All The News That's Left To Print
Well, it has now been a full summer since the last edition of The Patriot, and I have to say that a lot has changed in the world. Iraq is a bastion of peace, the national debt has disappeared, our leaders are as open and honest with us as ever before, and Hell has indeed frozen over.
So what really has been happening over the past few weeks? Obviously, the topic on almost everyone's mind is Hurricane Katrina and the horrific destruction caused by it. Well, everyone, that is, except for some of our supposed leaders. You see, President Bush was still making his regular political appearances while fully aware of the horrors occurring down south. In one photo taken during this time, for example, the President is seen playing a guitar. He was accompanied by Nero on the fiddle.
Many people have criticized the Bush administration for dragging its feet (I don't know if that is possible, though, considering his administration barely had any legs left to begin with) in terms of the relief efforts for Hurricane Katrina. Some critics have even called upon Bush and the rest of his cabinet to go down to New Orleans and try drinking some of the water all of the deprived people down there have had to survive on for days in order to get just a small idea of how horrible the conditions are. Bush has yet to do so, but in his defense, I have a feeling he was banned from drinking in New Orleans during his party days.
In a related story, USA Today recently ran a story called "GOP steps up to tee regularly," which stated that a new survey in Golf Digest found that, among Washington's political elite, "Republicans are more likely to play golf than Democrats." I believe the alternative headline for this article was something along the lines of "Most Obvious Results from a Survey Ever."

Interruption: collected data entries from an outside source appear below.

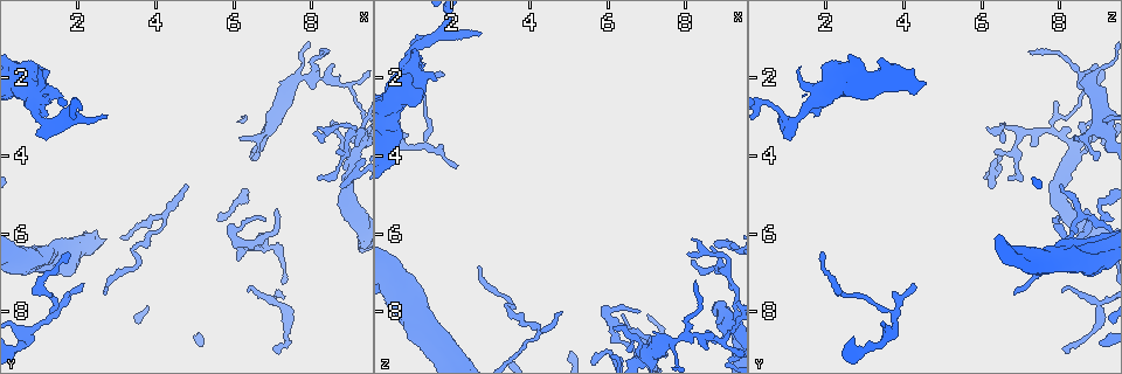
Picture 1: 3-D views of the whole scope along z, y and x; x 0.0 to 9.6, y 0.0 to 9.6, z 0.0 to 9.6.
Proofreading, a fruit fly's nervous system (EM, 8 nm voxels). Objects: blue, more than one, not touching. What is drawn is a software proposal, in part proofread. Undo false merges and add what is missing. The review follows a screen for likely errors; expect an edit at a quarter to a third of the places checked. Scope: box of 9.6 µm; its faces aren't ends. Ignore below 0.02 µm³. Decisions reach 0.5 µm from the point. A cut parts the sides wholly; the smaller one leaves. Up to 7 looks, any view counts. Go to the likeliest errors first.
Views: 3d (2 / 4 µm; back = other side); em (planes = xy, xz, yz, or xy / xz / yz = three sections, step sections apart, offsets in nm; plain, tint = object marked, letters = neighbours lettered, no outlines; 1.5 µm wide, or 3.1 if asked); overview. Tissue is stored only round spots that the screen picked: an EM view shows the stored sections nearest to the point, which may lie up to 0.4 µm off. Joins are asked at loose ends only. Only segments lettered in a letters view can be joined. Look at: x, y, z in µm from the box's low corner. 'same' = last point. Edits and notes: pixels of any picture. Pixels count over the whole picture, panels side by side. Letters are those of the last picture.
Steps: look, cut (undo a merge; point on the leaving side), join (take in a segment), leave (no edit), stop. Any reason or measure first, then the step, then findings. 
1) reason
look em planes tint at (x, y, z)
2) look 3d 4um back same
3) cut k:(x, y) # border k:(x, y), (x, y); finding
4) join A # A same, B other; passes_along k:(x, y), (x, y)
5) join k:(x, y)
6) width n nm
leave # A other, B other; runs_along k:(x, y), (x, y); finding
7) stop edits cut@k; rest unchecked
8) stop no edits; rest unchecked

thin end
look em planes letters at (2.10, 7.30, 4.25)

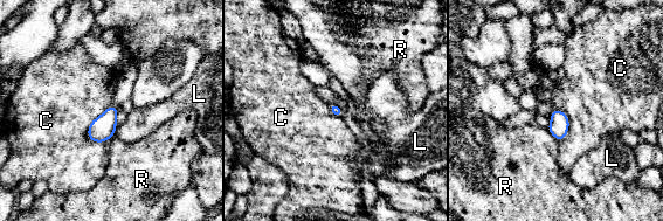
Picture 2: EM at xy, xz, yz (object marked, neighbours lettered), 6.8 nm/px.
leave # C other, L other, R other; border 2:(111, 104), (90, 123), (90, 140); none of them fits

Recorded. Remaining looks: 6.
look em xz step 4 letters at (1.55, 2.45, 2.10)

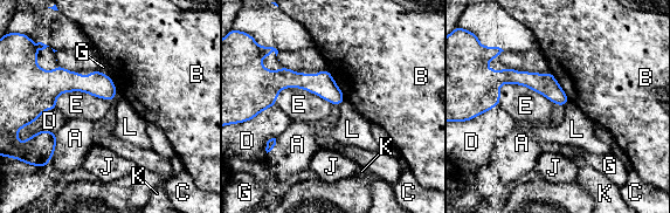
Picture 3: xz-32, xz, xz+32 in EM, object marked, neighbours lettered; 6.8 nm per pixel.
leave # A other, B other, C other, D other, E other, G other, J other, K other, L other; runs_along 3:(112, 88), (61, 84), (39, 111); none of them fits

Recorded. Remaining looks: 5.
tapers out
look em planes tint at (8.50, 1.65, 8.95)

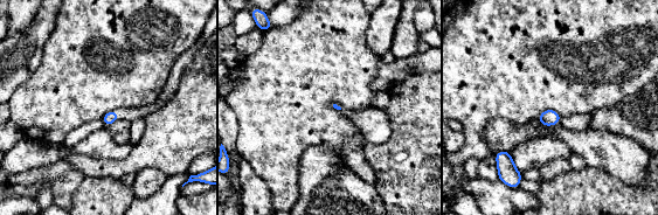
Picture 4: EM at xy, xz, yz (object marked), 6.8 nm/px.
look em planes letters same

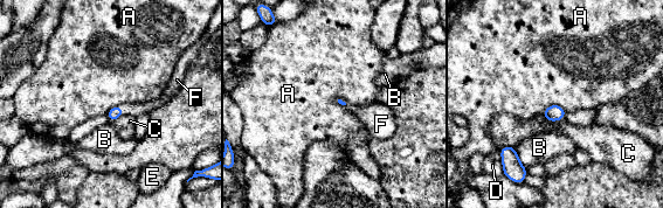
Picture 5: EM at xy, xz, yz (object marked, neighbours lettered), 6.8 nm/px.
longest_contact B 190 nm
join F # A other, B other, C other, D other, E other, F same; passes_along 5:(116, 111), (122, 110), (136, 110); the neuron continues

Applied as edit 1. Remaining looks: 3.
stop edits join@5; rest unchecked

Governor Arnold Schwarzenegger (R-CA) has declared that he will veto a bill that would have made California the first state to legalize same-sex marriage through its lawmakers. Hey, I guess they don't call him the Terminator for nothing. Seriously, I haven't seen Republicans this afraid of a bill since President Clinton.
With the passing of Chief Justice William Rehnquist, President Bush will now receive a unique opportunity to appoint at least two Justices to the Supreme Court during his tenure. John Roberts has been nominated to become the next Chief Justice, while it has been stated that the second vacancy will not be immediately filled. That is not a problem for us Democrats, though, since we already have all the criticisms written out for whoever it is. All we need to do is fill in the blank with his or her name. See, I can criticize my own party, too.
How about we lighten up this article a little bit, take a break from politics, and talk sports for a second? If you're like me, you can't wait for the NFL season to start up for another year. Furthermore, if you're like me, you have put off writing this article for too long and have run out of material, so you're resorting to talking about sports to take up space. But that's beside the point.
One NFL game I am particularly interested in watching is the Monday Night Football match-up between the Dallas Cowboys and Washington Redskins…but not for any reasons related to football. Does anyone else get the impression from this game that NFL Commissioner Paul Tagliabue simply wants to recreate some fantasy game he used to play at recess when he was five years old?
Furthermore, I would assume that I am not alone when I say that I find the use of the word "Redskin" as a nickname for a team just a little distasteful. I mean, seriously, what's next? The Micks winning the AFC East? Don't worry Boston baseball fans: I do not find the name "Red Sox" to be offensive. That's just for Yankee fans.
Okay, well that about does it for me this week. One more thing before I go, though. Even though this article is a joke, the annihilation caused by Hurricane Katrina certainly is not. If you can help with the relief efforts in any way, please try and do so immediately.